Could you set down the listing below exactly and omit its images?
START Dataset excerpt
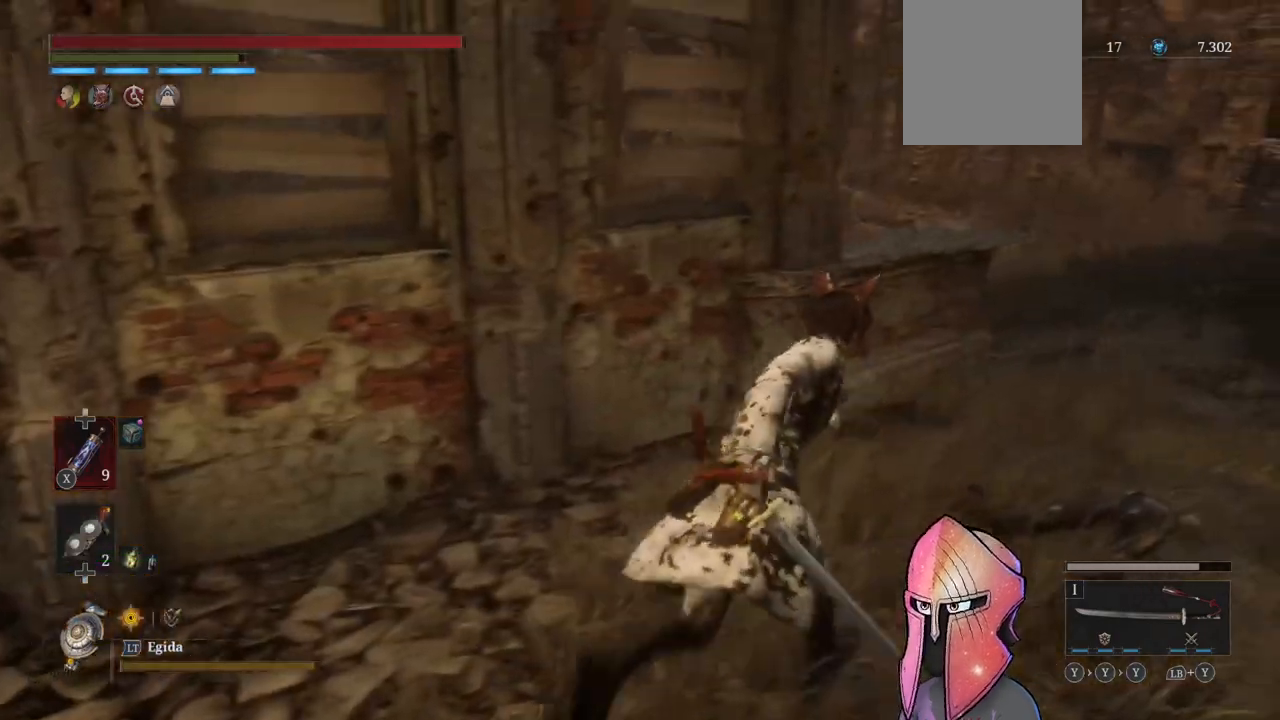
{"buttons": ["B"], "left_stick": "up-right", "right_stick": "center", "events": []}
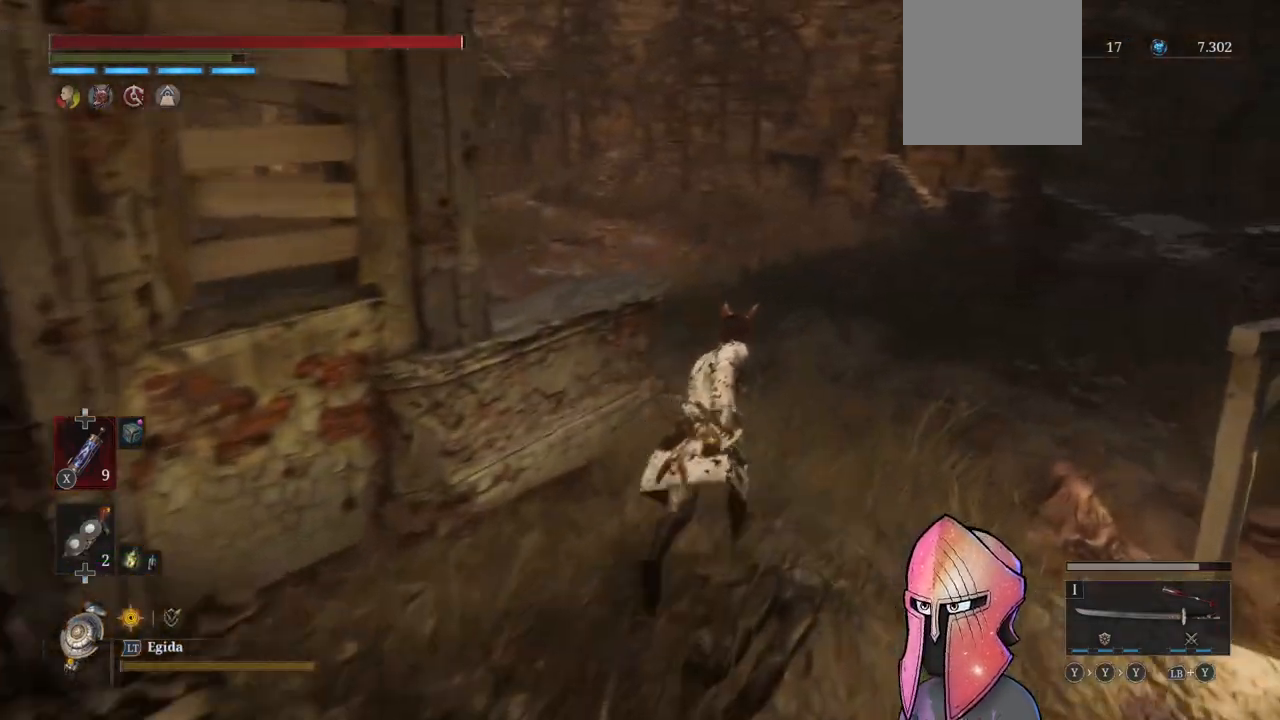
{"buttons": [], "left_stick": "up-right", "right_stick": "left", "events": [[100, "B", "up"], [100, "right_stick", "left"]]}
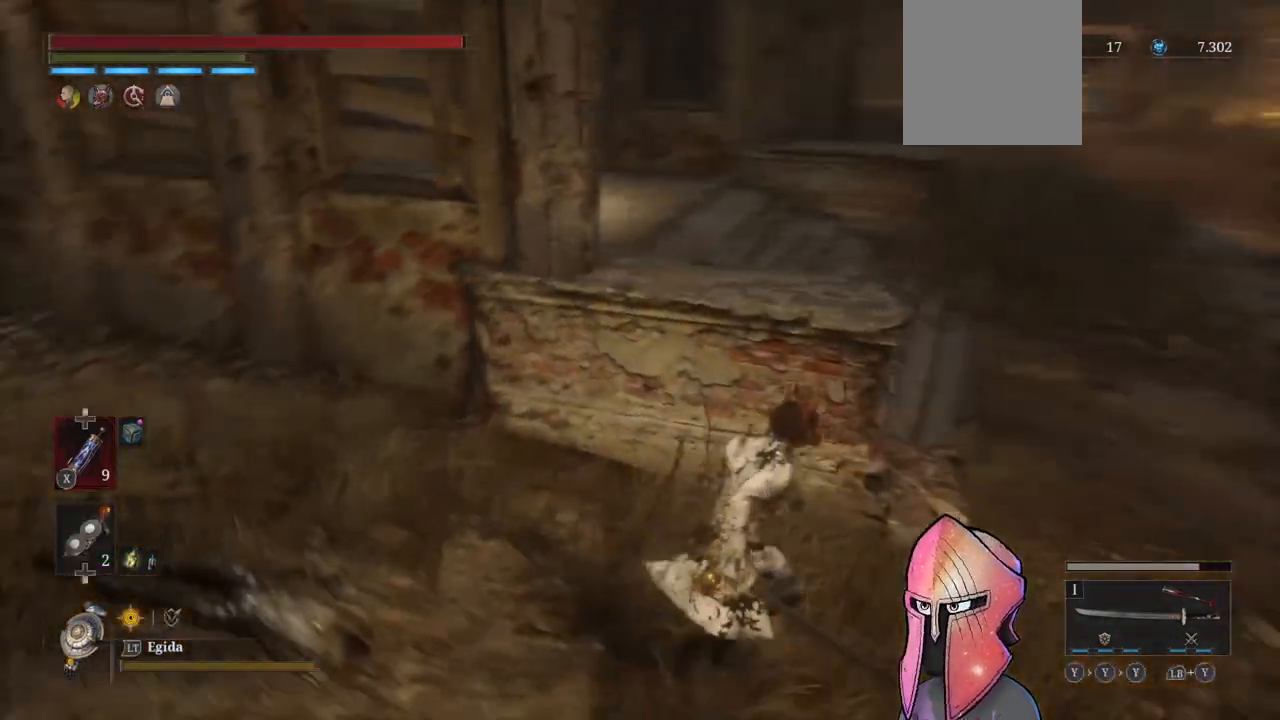
{"buttons": [], "left_stick": "up-right", "right_stick": "left", "events": [[17, "right_stick", "center"], [333, "right_stick", "left"]]}
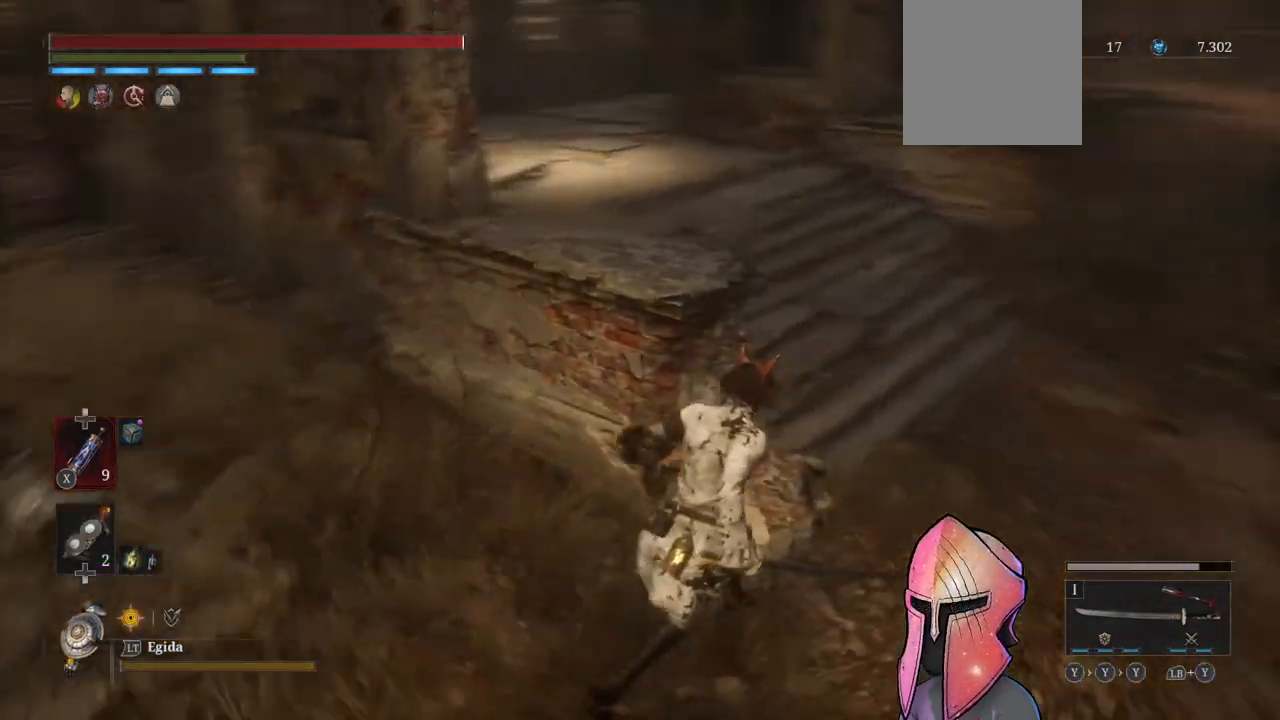
{"buttons": ["B"], "left_stick": "up-right", "right_stick": "center", "events": [[117, "right_stick", "center"], [267, "B", "down"]]}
END Dataset excerpt
**Result of the task**.
{"buttons": ["B"], "left_stick": "up-right", "right_stick": "center", "events": []}
{"buttons": [], "left_stick": "up-right", "right_stick": "left", "events": [[100, "B", "up"], [100, "right_stick", "left"]]}
{"buttons": [], "left_stick": "up-right", "right_stick": "left", "events": [[17, "right_stick", "center"], [333, "right_stick", "left"]]}
{"buttons": ["B"], "left_stick": "up-right", "right_stick": "center", "events": [[117, "right_stick", "center"], [267, "B", "down"]]}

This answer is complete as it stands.